Task to complete: In the article about the Yamando race bike, find the words "If you’re wondering" and write out the text word for word from there, stopping after "success Stateside too.".

Extract to read:
------------------------------------

Brad Monk is a racer. Sure, he has a day job, but come Sunday, he’s a racer—and this is his race bike.
If you’re wondering if the combo is effective, it most certainly is. In Canada’s vintage road racing Heavyweight class, Brad took home the overall title this year. And the Yamando’s had success Stateside too.
The builder—or should we say engineering genius—of this mad machine is retired racer Toivo Madrus. Tovio co-owns the bike with Brad, and has been fine tuning and rebuilding this beast for literally years.
“The Yamando MK V wasn’t born overnight,” says Brad. “It’s actually the culmination of four previous versions, each one improving on engine angle and position, and engine performance that started at around 65HP, to what is now over 80HP.”
Yamaha and Norton seem an unlikely pairing (we’re more used to seeing vintage Triumphs offer up their engines), but Brad explains the thinking: “For anyone who’s ever ridden an XS, they can tell you about the extraordinary vibration this motor throws at you.”
“The solid mounted XS race engines create a vibration so extreme, they actually make the bike a challenge to handle, and in the end will rob you of speed through cornering and straight acceleration. And all the while, you’re losing feeling in your hands going down the track.”
“This problem only gets worse when the XS engines are modified to create more horsepower which of course equals more vibrations. So much so, it’s very common for XS engines to literally shake the bike apart, even through your lock wire and gallons of Loctite.”
Norton’s Commando frame was praised in its day for its light weight and excellent handling. But it’s also known for its isolastic engine mounting system—which uses rubber mounts to effectively ‘float’ the motor inside the chassis, without bolting it directly to the frame.
It’s just the thing to rein in the unruly XS power plant. “Even the exhaust mounts allow the hand made exhaust to slide forward and backward as the revs go up and down,” explains Brad.

------------------------------------

Supplied information:
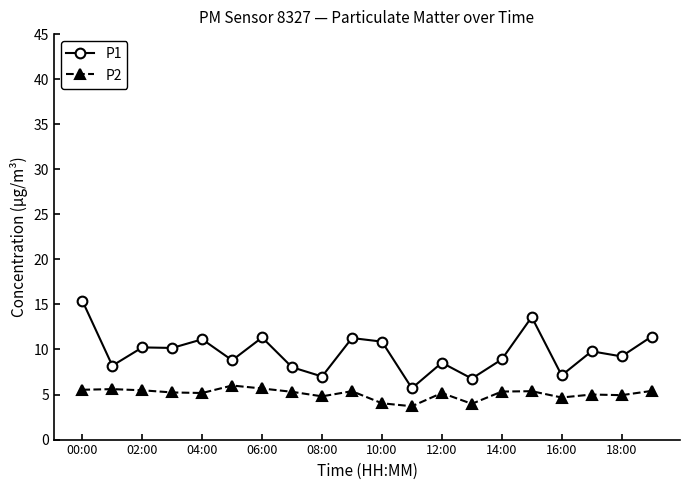

What is the difference between the maximum and minimum values in the P1 series?

9.7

------------------------------------

Exercise output:
If you’re wondering if the combo is effective, it most certainly is. In Canada’s vintage road racing Heavyweight class, Brad took home the overall title this year. And the Yamando’s had success Stateside too.